_CONSIGNE:_
Répondez à ces questions sur le texte consacré aux quotidiens :
1. À quel rang des investissements publicitaires au Québec les quotidiens se placent-ils ?
2. Combien de conférences de la journée font l'objet d'un résumé ?
3. Selon Jean-Paul Gagné, quels sont les deux phénomènes qui perturbent actuellement l'industrie de la presse payante ?

Les quotidiens

Le 14 mars 2007

Journée Infopresse

Les quotidiens sont à la fois en pleine effervescence et en plein bouleversement. Ils sont un des médias préférés des annonceurs, au second rang des investissements publicitaires au Québec. Ici, leur lectorat global est même en hausse… en partie, il est vrai, à cause de l’essor des gratuits.

Car les quotidiens font face, par ailleurs, à des défis sans précédent : outre la montée des gratuits, il y a l’essor d’internet, la migration des jeunes lecteurs vers de nouveaux médias…  Où en sommes-nous au Québec? Comment se compare-t-on aux États-Unis, à l’Europe et même à l’Asie? De qui peut-on tirer des leçons?

Quelles sont les avenues les plus prometteuses pour les quotidiens ? Quels avantages particuliers peuvent-ils faire valoir dans l’univers médiatique ? Quelles sont les meilleures solutions pour conserver un lien de proximité avec les lecteurs, continuer de renouveler le lectorat et offrir de nouveaux formats publicitaires ? Existe-t-il de bons modèles de synergie entre le Web et l’imprimé? L’avenir des quotidiens se trouve-t-il dans la production de contenu distribué sur de multiples plateformes: imprimé, site Web, Podcast, cellulaire? Faut-il considérer sérieusement l’avenue de la gratuité?

Cette Journée-conférences a été l’occasion de prendre le recul nécessaire afin de jeter un regard sur l’avenir et de planifier les initiatives qui permettront aux quotidiens de s’adapter aux grands bouleversements qui surviennent dans l’industrie des médias.

Voici un résumé de trois des quatre conférences de cette journée.
Pour consulter le programme complet, cliquez ici.

Texte rédigé par Yolande Cyrenne, en collaboration spéciale avec le CDMQ.
------

Changements mondiaux
Conférence de Jean-Paul Gagné, éditeur émérite Les Affaires


Selon M. Gagné, deux phénomènes perturbent l’industrie de la presse payante présentement : d’abord l’arrivée des quotidiens gratuits, et ensuite l’arrivée de l’internet qui vient aussi, entre autres, avec la gratuité de l’information.

_MATÉRIEL:_

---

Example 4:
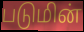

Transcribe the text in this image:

படுமின்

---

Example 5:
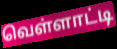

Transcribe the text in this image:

வெள்ளாட்டிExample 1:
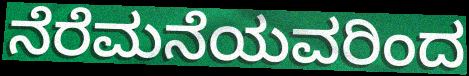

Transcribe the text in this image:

ನೆರೆಮನೆಯವರಿಂದ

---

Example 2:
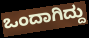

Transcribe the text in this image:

ಒಂದಾಗಿದ್ದು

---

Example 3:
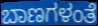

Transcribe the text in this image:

_RÉPONSE COMPLÈTE:_
1. Ils se placent au second rang.
2. Trois des quatre conférences sont résumées.
3. Le premier est l'arrivée des quotidiens gratuits. Le second est l'arrivée de l'internet, qui s'accompagne notamment de la gratuité de l'information.